The tragic tale of laurelled Seneca warrior, Agayentah, has been closely associated with Hobart College since the college’s inception. Agayentah’s story is an eerie one, cloaked in mystery and superstition, and struck a chord with Delvina Smith ’09.
“Initially, I wanted to know who Agayentah was and why Hobart men received an oar just before graduation,” Smith explains. “But the more I researched, the more I realized that Agayentah was more than just a person; he was a legend, a hero, an icon. He symbolized the ideal characteristics of the Hobart man.”
The anthropology major’s penchant for cultural activism spurred a desire to see “more of a presence of America Indian recognition on the HWS campus,” and thus began a semester-long independent study of the myths and legends surrounding Agayentah.
According to numerous accounts, Agayentah sought refuge under a tree during a thunderstorm, but was struck by lightening and killed instantly. Both the warrior and the tree were swept into the stormy, churning waters of Seneca Lake. The following day, the tree trunk floated upright, as if it were Agayentah’s funeral barge, and the echoes of his cries could be heard through the shadowy mist above the lake.

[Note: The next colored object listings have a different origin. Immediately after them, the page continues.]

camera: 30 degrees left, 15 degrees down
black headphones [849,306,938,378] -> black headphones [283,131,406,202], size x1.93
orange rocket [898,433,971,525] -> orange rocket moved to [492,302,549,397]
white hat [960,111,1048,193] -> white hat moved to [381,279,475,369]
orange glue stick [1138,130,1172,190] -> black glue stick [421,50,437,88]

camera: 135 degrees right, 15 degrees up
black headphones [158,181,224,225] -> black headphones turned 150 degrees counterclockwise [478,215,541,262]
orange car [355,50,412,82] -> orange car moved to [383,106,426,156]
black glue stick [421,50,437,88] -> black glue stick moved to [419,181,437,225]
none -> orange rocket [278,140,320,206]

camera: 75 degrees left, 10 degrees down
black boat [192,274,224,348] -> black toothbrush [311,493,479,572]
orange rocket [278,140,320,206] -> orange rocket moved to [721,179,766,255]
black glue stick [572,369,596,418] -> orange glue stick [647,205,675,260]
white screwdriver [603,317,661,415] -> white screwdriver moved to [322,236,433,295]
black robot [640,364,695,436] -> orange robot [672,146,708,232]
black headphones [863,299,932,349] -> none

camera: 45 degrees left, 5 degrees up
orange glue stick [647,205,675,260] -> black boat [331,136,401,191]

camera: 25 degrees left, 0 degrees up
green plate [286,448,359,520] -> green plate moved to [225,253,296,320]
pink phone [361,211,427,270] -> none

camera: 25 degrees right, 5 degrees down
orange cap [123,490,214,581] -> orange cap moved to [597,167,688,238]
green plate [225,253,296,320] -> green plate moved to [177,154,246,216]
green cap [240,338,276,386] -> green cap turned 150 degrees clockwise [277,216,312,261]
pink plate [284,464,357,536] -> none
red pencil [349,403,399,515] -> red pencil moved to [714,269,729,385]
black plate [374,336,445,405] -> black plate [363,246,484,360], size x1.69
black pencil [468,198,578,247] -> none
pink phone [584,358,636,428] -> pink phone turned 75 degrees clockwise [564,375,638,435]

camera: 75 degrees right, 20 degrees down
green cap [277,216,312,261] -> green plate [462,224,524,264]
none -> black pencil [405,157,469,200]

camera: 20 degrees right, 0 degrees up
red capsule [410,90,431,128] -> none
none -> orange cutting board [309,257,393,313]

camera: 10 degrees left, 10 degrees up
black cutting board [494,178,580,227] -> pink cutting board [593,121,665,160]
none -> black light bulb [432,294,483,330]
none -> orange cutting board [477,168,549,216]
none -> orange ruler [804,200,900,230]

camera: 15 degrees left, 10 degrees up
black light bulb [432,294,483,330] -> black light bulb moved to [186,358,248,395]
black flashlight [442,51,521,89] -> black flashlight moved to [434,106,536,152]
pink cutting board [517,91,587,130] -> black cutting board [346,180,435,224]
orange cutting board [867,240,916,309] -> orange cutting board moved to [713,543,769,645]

Since then, Agayentah’s story has been entwined with Hobart history. One legend claims that Agayentah presented a Hobart student with his oar to give him a constant, concrete reminder of his predecessors. The Druids now serve as keepers of the paddle and, during Hobart’s Charter Day, new Druids are inducted into the honor society, becoming protectors of Agayentah’s paddle.
In addition, each Hobart student receives his own replica of the paddle just before Commencement. “Hobart men dunk their oars into the lake, which symbolizes a baptism, marking the transition from students to alumni. The oar, like the paddle of Agayentah, is symbolically used to navigate their lives through stormy weather,” says Dean of Hobart College Eugen Baer.
Smith’s research used multiple anthropological methods and types of evidence to study the story and used it to examine larger and deeper issues in the history of the relationship between the Colleges and the Haudenosaunee people, explains Smith’s advisor, Associate Professor of Anthropology Jeffrey Anderson.
“In the process, she came to find connections and disparities among the various versions of history and the legend itself, as well as the contradictions and ambiguities surrounding the historical and contemporary connections of local Euro-American communities and institutions to the indigenous settlements they replaced,” Anderson says. “She began with a particular focus, gathered all the accessible evidence, identified the core problem, situated that problem in a larger context, and engaged her knowledge in discussion and social action.”
As a part of her research, Smith interviewed an array of Hobart men, including fellow senior classmates, lacrosse players, teachers, coaches and deans. “I enjoyed sitting down and hearing what each individual thought about Agayentah and the associated oar,” she says. “The interviews I found to be most interesting were with two Hobart students of American Indian descent. Though they came from different backgrounds, it was very informative to see how their views on Hobart were connected with American Indian history.”
Smith’s project culminated in a final presentation and open forum that drew wide participation and galvanized a number of members of the HWS community who are now following some of the pathways that emerged from that discussion, including Instructor of English and Acting Chair of American Studies Mary Hess, who advised Smith on 19th-century literature and its attitudes toward Native people.
“Delvina and I had a very fortunate association,” Hess explains. “I have always said we learn more from students than they learn from us, and it was really true in this case. She’s a remarkable woman.” Hess is currently conducting her own research on Native Americans and Hobart College.
For Smith, the most fulfilling aspect of her research was her presentation and panel in Intercultural Affairs in front of a standing-room only audience. “I was very pleased with the amount of students who showed up, but particularly with the number of Hobart student-athletes,” she comments. “I also found it very rewarding that people have looked at my research and my involvement with issues surrounding representation of American Indians to step out and do more, and to be more active on campus.”
For her dedicated and thorough research, Smith was awarded a Hobart oar by Bob Gilman ’70, president of the Alumni Association and John Norvell ’66, chair of the Alumni Council’s Heritage Committee. “I know that the tradition of the Hobart oar is strictly for Hobart students, and knowing that I was one of few women to be given an oar made me very proud to see that my research was appreciated at this level,” reflects Smith.
Smith minored in peer education and human relations. She studied abroad in India, took part in track and field, and was a member of the Caribbean Student Association. This summer, Smith interned for the marketing operations division of Forest Laboratories.
In the photo above, Smith (right) presents her research with Hess.